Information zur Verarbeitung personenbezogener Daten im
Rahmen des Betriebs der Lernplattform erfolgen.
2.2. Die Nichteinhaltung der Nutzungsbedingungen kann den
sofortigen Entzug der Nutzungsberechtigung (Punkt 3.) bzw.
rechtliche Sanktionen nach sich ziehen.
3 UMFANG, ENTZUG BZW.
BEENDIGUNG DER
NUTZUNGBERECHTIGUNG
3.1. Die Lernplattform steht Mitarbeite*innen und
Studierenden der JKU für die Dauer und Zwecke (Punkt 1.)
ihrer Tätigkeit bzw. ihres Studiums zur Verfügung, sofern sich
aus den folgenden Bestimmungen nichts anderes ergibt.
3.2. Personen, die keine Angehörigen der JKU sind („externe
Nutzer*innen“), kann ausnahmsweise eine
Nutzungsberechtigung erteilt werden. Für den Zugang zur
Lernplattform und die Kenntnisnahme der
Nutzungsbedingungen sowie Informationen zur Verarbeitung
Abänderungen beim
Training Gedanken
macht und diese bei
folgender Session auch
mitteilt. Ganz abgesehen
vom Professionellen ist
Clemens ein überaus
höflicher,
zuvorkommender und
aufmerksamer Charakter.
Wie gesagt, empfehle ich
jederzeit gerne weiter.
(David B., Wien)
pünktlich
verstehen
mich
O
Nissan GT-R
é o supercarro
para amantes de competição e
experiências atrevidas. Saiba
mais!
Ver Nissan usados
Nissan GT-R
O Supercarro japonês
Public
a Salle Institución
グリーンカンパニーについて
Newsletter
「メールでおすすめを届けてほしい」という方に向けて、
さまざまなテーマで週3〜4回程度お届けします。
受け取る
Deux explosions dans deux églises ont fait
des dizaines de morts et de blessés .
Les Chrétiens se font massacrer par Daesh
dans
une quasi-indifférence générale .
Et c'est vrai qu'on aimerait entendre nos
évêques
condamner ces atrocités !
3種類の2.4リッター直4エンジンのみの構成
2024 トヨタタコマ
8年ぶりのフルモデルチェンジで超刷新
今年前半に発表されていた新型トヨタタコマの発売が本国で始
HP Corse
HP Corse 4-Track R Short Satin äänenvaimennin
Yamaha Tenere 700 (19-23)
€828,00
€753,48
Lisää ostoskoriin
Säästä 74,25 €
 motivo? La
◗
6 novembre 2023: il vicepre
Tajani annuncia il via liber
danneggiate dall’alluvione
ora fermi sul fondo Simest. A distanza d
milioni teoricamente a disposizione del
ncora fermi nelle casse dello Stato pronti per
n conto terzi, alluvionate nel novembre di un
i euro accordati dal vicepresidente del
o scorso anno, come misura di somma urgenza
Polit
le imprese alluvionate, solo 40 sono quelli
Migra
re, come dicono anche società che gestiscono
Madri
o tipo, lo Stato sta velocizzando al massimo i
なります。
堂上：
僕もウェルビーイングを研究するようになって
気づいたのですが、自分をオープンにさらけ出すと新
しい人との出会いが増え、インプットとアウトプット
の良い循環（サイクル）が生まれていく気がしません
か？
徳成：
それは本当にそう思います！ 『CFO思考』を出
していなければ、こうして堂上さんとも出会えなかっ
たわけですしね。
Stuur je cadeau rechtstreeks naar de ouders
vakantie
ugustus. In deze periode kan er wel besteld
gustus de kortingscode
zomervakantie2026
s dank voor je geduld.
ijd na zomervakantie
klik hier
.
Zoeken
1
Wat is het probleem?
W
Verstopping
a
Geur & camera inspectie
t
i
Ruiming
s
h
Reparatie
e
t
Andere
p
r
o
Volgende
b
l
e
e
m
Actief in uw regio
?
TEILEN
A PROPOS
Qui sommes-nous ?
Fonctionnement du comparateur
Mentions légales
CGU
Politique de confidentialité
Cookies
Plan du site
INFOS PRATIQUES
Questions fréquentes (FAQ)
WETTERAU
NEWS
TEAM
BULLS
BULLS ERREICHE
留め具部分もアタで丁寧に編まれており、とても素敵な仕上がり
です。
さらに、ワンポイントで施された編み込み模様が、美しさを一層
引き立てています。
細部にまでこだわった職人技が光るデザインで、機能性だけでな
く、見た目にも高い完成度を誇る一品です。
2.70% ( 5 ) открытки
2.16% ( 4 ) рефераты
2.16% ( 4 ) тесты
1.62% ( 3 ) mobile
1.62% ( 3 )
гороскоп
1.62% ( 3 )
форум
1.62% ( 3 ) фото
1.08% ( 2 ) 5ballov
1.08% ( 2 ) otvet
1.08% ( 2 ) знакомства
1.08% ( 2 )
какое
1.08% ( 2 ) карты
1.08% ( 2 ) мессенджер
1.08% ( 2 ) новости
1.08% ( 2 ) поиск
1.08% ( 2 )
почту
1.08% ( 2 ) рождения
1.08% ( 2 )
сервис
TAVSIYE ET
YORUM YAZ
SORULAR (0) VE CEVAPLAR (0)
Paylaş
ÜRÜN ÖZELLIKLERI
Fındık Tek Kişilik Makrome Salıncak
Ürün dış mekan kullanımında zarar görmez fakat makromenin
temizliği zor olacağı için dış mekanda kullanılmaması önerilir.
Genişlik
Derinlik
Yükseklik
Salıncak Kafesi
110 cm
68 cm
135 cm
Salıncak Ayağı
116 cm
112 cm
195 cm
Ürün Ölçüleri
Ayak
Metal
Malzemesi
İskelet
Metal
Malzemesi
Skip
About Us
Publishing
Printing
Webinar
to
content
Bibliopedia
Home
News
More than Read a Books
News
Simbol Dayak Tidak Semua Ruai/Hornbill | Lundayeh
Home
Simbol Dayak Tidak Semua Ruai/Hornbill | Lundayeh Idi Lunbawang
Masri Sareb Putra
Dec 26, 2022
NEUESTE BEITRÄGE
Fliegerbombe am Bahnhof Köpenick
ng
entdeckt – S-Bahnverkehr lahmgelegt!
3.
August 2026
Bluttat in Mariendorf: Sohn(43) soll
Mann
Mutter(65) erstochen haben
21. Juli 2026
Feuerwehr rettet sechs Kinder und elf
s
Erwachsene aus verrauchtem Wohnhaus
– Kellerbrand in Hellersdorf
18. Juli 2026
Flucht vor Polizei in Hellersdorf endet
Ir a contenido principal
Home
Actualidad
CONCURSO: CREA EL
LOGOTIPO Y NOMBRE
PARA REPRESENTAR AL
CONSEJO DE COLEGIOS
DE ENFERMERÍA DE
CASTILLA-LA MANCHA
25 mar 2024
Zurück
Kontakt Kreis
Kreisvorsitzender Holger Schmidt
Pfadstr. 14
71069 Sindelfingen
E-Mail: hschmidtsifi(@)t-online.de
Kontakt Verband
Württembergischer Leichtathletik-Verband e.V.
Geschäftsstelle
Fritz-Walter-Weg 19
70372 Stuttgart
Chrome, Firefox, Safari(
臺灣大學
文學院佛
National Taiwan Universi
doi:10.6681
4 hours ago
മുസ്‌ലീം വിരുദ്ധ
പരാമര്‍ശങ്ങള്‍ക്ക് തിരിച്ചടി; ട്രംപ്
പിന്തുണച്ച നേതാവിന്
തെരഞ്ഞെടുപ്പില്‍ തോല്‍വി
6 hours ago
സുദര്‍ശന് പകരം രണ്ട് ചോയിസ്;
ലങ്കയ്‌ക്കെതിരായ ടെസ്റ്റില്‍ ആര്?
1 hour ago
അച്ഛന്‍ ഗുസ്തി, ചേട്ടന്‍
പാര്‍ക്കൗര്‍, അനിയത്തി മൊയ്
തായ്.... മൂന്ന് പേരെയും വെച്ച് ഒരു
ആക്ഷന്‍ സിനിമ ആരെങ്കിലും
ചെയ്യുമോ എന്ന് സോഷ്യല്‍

━━━━━━━━

## WORK REQUIRED
Take each line of the listing above and set it down again exactly.

## ANSWER BELOW
Information zur Verarbeitung personenbezogener Daten im
Rahmen des Betriebs der Lernplattform erfolgen.
2.2. Die Nichteinhaltung der Nutzungsbedingungen kann den
sofortigen Entzug der Nutzungsberechtigung (Punkt 3.) bzw.
rechtliche Sanktionen nach sich ziehen.
3 UMFANG, ENTZUG BZW.
BEENDIGUNG DER
NUTZUNGBERECHTIGUNG
3.1. Die Lernplattform steht Mitarbeite*innen und
Studierenden der JKU für die Dauer und Zwecke (Punkt 1.)
ihrer Tätigkeit bzw. ihres Studiums zur Verfügung, sofern sich
aus den folgenden Bestimmungen nichts anderes ergibt.
3.2. Personen, die keine Angehörigen der JKU sind („externe
Nutzer*innen“), kann ausnahmsweise eine
Nutzungsberechtigung erteilt werden. Für den Zugang zur
Lernplattform und die Kenntnisnahme der
Nutzungsbedingungen sowie Informationen zur Verarbeitung
Abänderungen beim
Training Gedanken
macht und diese bei
folgender Session auch
mitteilt. Ganz abgesehen
vom Professionellen ist
Clemens ein überaus
höflicher,
zuvorkommender und
aufmerksamer Charakter.
Wie gesagt, empfehle ich
jederzeit gerne weiter.
(David B., Wien)
pünktlich
verstehen
mich
O
Nissan GT-R
é o supercarro
para amantes de competição e
experiências atrevidas. Saiba
mais!
Ver Nissan usados
Nissan GT-R
O Supercarro japonês
Public
a Salle Institución
グリーンカンパニーについて
Newsletter
「メールでおすすめを届けてほしい」という方に向けて、
さまざまなテーマで週3〜4回程度お届けします。
受け取る
Deux explosions dans deux églises ont fait
des dizaines de morts et de blessés .
Les Chrétiens se font massacrer par Daesh
dans
une quasi-indifférence générale .
Et c'est vrai qu'on aimerait entendre nos
évêques
condamner ces atrocités !
3種類の2.4リッター直4エンジンのみの構成
2024 トヨタタコマ
8年ぶりのフルモデルチェンジで超刷新
今年前半に発表されていた新型トヨタタコマの発売が本国で始
HP Corse
HP Corse 4-Track R Short Satin äänenvaimennin
Yamaha Tenere 700 (19-23)
€828,00
€753,48
Lisää ostoskoriin
Säästä 74,25 €
 motivo? La
◗
6 novembre 2023: il vicepre
Tajani annuncia il via liber
danneggiate dall’alluvione
ora fermi sul fondo Simest. A distanza d
milioni teoricamente a disposizione del
ncora fermi nelle casse dello Stato pronti per
n conto terzi, alluvionate nel novembre di un
i euro accordati dal vicepresidente del
o scorso anno, come misura di somma urgenza
Polit
le imprese alluvionate, solo 40 sono quelli
Migra
re, come dicono anche società che gestiscono
Madri
o tipo, lo Stato sta velocizzando al massimo i
なります。
堂上：
僕もウェルビーイングを研究するようになって
気づいたのですが、自分をオープンにさらけ出すと新
しい人との出会いが増え、インプットとアウトプット
の良い循環（サイクル）が生まれていく気がしません
か？
徳成：
それは本当にそう思います！ 『CFO思考』を出
していなければ、こうして堂上さんとも出会えなかっ
たわけですしね。
Stuur je cadeau rechtstreeks naar de ouders
vakantie
ugustus. In deze periode kan er wel besteld
gustus de kortingscode
zomervakantie2026
s dank voor je geduld.
ijd na zomervakantie
klik hier
.
Zoeken
1
Wat is het probleem?
W
Verstopping
a
Geur & camera inspectie
t
i
Ruiming
s
h
Reparatie
e
t
Andere
p
r
o
Volgende
b
l
e
e
m
Actief in uw regio
?
TEILEN
A PROPOS
Qui sommes-nous ?
Fonctionnement du comparateur
Mentions légales
CGU
Politique de confidentialité
Cookies
Plan du site
INFOS PRATIQUES
Questions fréquentes (FAQ)
WETTERAU
NEWS
TEAM
BULLS
BULLS ERREICHE
留め具部分もアタで丁寧に編まれており、とても素敵な仕上がり
です。
さらに、ワンポイントで施された編み込み模様が、美しさを一層
引き立てています。
細部にまでこだわった職人技が光るデザインで、機能性だけでな
く、見た目にも高い完成度を誇る一品です。
2.70% ( 5 ) открытки
2.16% ( 4 ) рефераты
2.16% ( 4 ) тесты
1.62% ( 3 ) mobile
1.62% ( 3 )
гороскоп
1.62% ( 3 )
форум
1.62% ( 3 ) фото
1.08% ( 2 ) 5ballov
1.08% ( 2 ) otvet
1.08% ( 2 ) знакомства
1.08% ( 2 )
какое
1.08% ( 2 ) карты
1.08% ( 2 ) мессенджер
1.08% ( 2 ) новости
1.08% ( 2 ) поиск
1.08% ( 2 )
почту
1.08% ( 2 ) рождения
1.08% ( 2 )
сервис
TAVSIYE ET
YORUM YAZ
SORULAR (0) VE CEVAPLAR (0)
Paylaş
ÜRÜN ÖZELLIKLERI
Fındık Tek Kişilik Makrome Salıncak
Ürün dış mekan kullanımında zarar görmez fakat makromenin
temizliği zor olacağı için dış mekanda kullanılmaması önerilir.
Genişlik
Derinlik
Yükseklik
Salıncak Kafesi
110 cm
68 cm
135 cm
Salıncak Ayağı
116 cm
112 cm
195 cm
Ürün Ölçüleri
Ayak
Metal
Malzemesi
İskelet
Metal
Malzemesi
Skip
About Us
Publishing
Printing
Webinar
to
content
Bibliopedia
Home
News
More than Read a Books
News
Simbol Dayak Tidak Semua Ruai/Hornbill | Lundayeh
Home
Simbol Dayak Tidak Semua Ruai/Hornbill | Lundayeh Idi Lunbawang
Masri Sareb Putra
Dec 26, 2022
NEUESTE BEITRÄGE
Fliegerbombe am Bahnhof Köpenick
ng
entdeckt – S-Bahnverkehr lahmgelegt!
3.
August 2026
Bluttat in Mariendorf: Sohn(43) soll
Mann
Mutter(65) erstochen haben
21. Juli 2026
Feuerwehr rettet sechs Kinder und elf
s
Erwachsene aus verrauchtem Wohnhaus
– Kellerbrand in Hellersdorf
18. Juli 2026
Flucht vor Polizei in Hellersdorf endet
Ir a contenido principal
Home
Actualidad
CONCURSO: CREA EL
LOGOTIPO Y NOMBRE
PARA REPRESENTAR AL
CONSEJO DE COLEGIOS
DE ENFERMERÍA DE
CASTILLA-LA MANCHA
25 mar 2024
Zurück
Kontakt Kreis
Kreisvorsitzender Holger Schmidt
Pfadstr. 14
71069 Sindelfingen
E-Mail: hschmidtsifi(@)t-online.de
Kontakt Verband
Württembergischer Leichtathletik-Verband e.V.
Geschäftsstelle
Fritz-Walter-Weg 19
70372 Stuttgart
Chrome, Firefox, Safari(
臺灣大學
文學院佛
National Taiwan Universi
doi:10.6681
4 hours ago
മുസ്‌ലീം വിരുദ്ധ
പരാമര്‍ശങ്ങള്‍ക്ക് തിരിച്ചടി; ട്രംപ്
പിന്തുണച്ച നേതാവിന്
തെരഞ്ഞെടുപ്പില്‍ തോല്‍വി
6 hours ago
സുദര്‍ശന് പകരം രണ്ട് ചോയിസ്;
ലങ്കയ്‌ക്കെതിരായ ടെസ്റ്റില്‍ ആര്?
1 hour ago
അച്ഛന്‍ ഗുസ്തി, ചേട്ടന്‍
പാര്‍ക്കൗര്‍, അനിയത്തി മൊയ്
തായ്.... മൂന്ന് പേരെയും വെച്ച് ഒരു
ആക്ഷന്‍ സിനിമ ആരെങ്കിലും
ചെയ്യുമോ എന്ന് സോഷ്യല്‍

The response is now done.